Athletics and Special Education: More Than APE?
Physical education plays an important role in every child’s development. Participation in school wide physical education increases physical and social growth for all students – including those living with special needs. Students not only benefit from the physical effects of physical education, but can achieve higher self-esteem, understanding of teamwork, sensory relief and better overall mental health.
Unfortunately, achieving inclusive education within physical education and athletic programs is not always successful despite federal laws protecting all students.
Often, students living with disabilities are afforded only the opportunity to participate in an adaptive physical education class (APE) where specialized and modified instruction is provided for physical activities. Often a student’s disability does not impede their ability to participate in group athletics or sports (general education PE or school teams), yet a school may be hesitant to offer more to the student than APE alone.

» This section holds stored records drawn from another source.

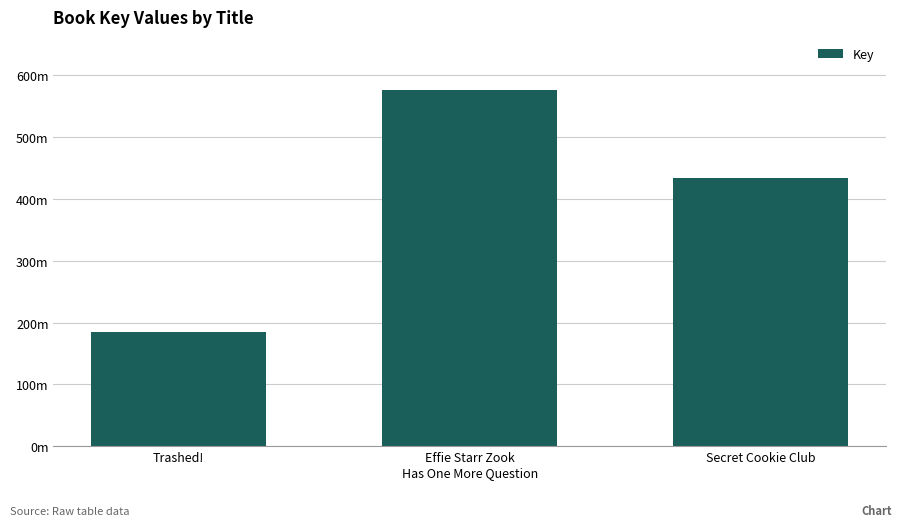

What is the greatest value displayed?

576084832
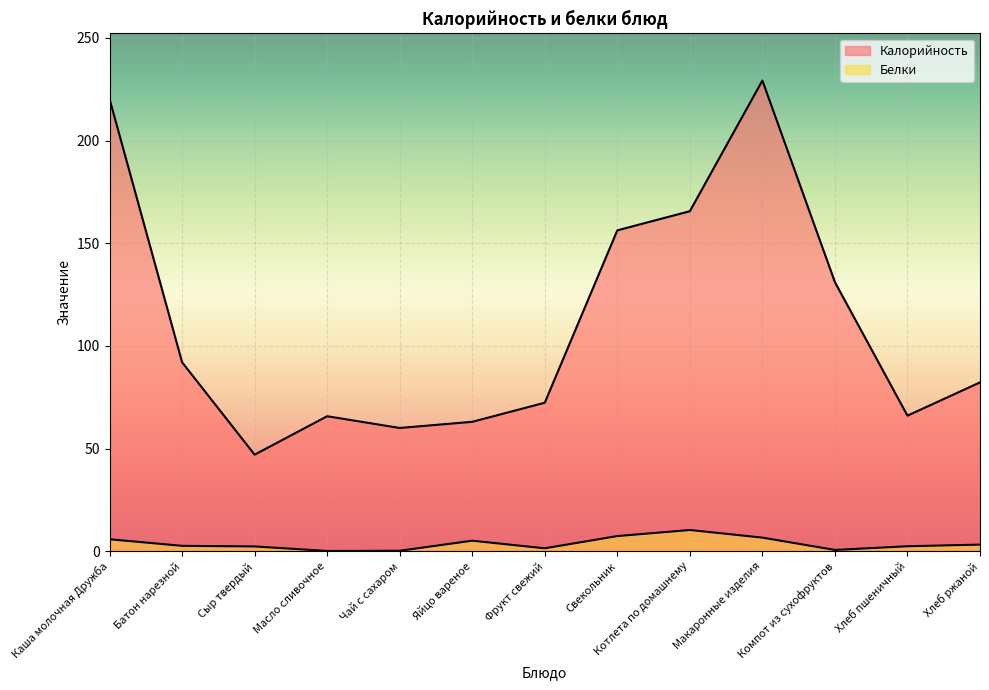

True or false: Белки has a value of 0.1 at Масло сливочное.

True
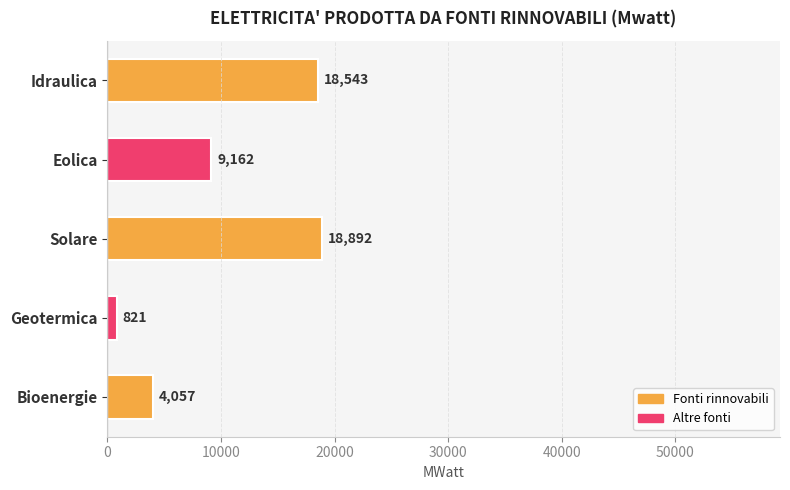

At which label is the value closest to 9856?

Eolica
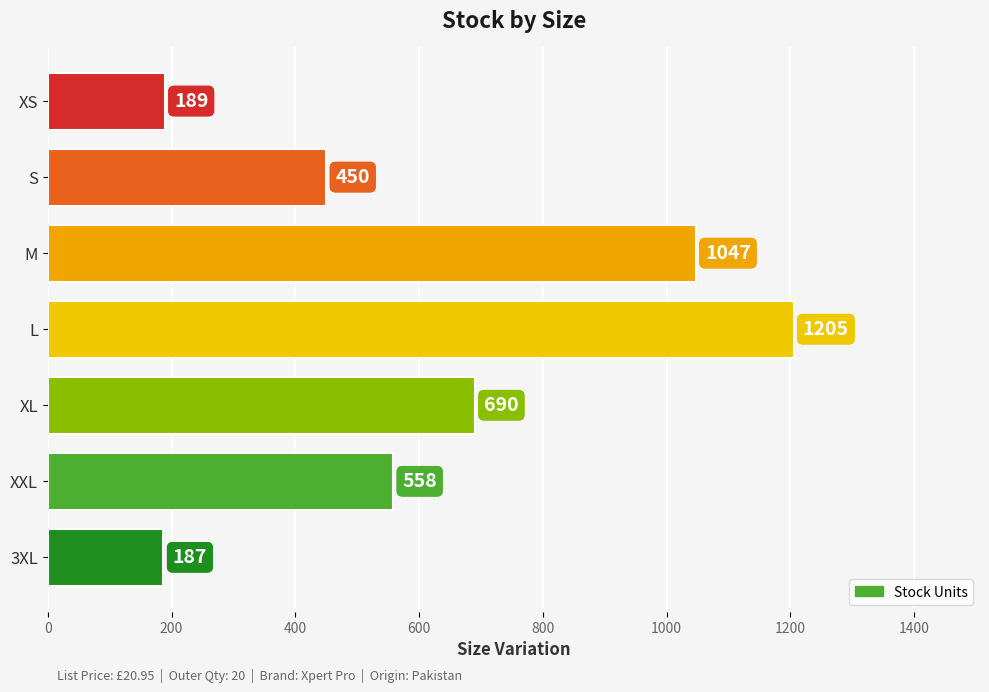

What is the average value?

618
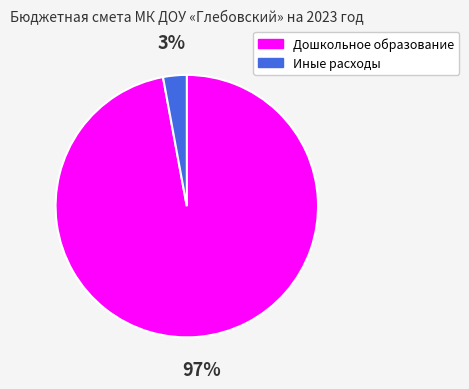

Rank the categories by value from highest to lowest.

Дошкольное образование, Иные расходы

Section 504 of The Rehabilitation Act provides that a school district is required to provide all qualified students with a disability an opportunity to benefit from the school district’s program equal to that of students without disabilities. School athletic programs are considered “district programs” and must follow these same guidelines.
While students may not make a team sport because they lack a required level of skill or ability (for competitive sports), school districts are not allowed to exclude students with disabilities with the requisite skill to compete but needing assistance (for instance, a hearing impairment – the student can compete at the level of competition, but may need an interpreter to assist them with communication).